SINGAPORE (Reuters) - Ah Meng, an iconic orangutan of the Singapore Zoo who featured in almost 30 travel films and rubbed shoulders with movie stars and royalty, died on Friday of old age, the Singapore Zoo said. She was around 48.
Singapore Zoo will hold a special memorial on Sunday as a tribute to the orangutan, a star at the zoo for the past quarter-century after the “breakfast with Ah Meng” programme was launched, the zoo said in a statement.
“She has touched the hearts of everyone who has met her and contributed immensely in helping promote awareness of how each and every one of us can play a role in anti-poaching, anti-deforestation and conservation matters,” said Fanny Lai, group chief executive of Wildlife Reserves Singapore.
“We will miss her dearly.”
Orangutans, native to Malaysia and Indonesia, are a species of great apes known for their intelligence, long arms and reddish brown hair. They are highly endangered due to destruction of their rainforest habitats.
Born in Indonesia around 1960, Ah Meng came to the zoo in 1971 after she was confiscated from a family who had kept her as an illegal pet.
She featured in almost 30 travel films and was the subject of more than 270 articles in newspapers and magazines, the statement said. She also became the first and only non-human recipient of the “Special Tourism Ambassador” award in the city-state.
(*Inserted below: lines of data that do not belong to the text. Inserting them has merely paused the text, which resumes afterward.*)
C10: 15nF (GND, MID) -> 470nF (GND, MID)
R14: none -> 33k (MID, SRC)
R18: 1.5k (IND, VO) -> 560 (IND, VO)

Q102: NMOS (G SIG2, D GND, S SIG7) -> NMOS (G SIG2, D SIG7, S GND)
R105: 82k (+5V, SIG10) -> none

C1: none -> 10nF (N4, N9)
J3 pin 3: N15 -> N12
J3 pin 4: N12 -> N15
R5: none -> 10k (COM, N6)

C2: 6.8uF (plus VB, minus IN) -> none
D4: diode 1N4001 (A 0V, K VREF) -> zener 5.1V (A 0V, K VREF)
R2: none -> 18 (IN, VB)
Ah Meng mingled with famous personalities such as Britain’s Prince Philip, magician David Copperfield, pop singer Michael Jackson and movie star Elizabeth Taylor.
She leaves behind two sons and two daughters, as well as six grandchildren. In human terms, she was 95 when she died. As a tribute to Ah Meng, the next newborn orangutan at the Zoo will be named Ah Meng Junior, the Singapore Zoo said.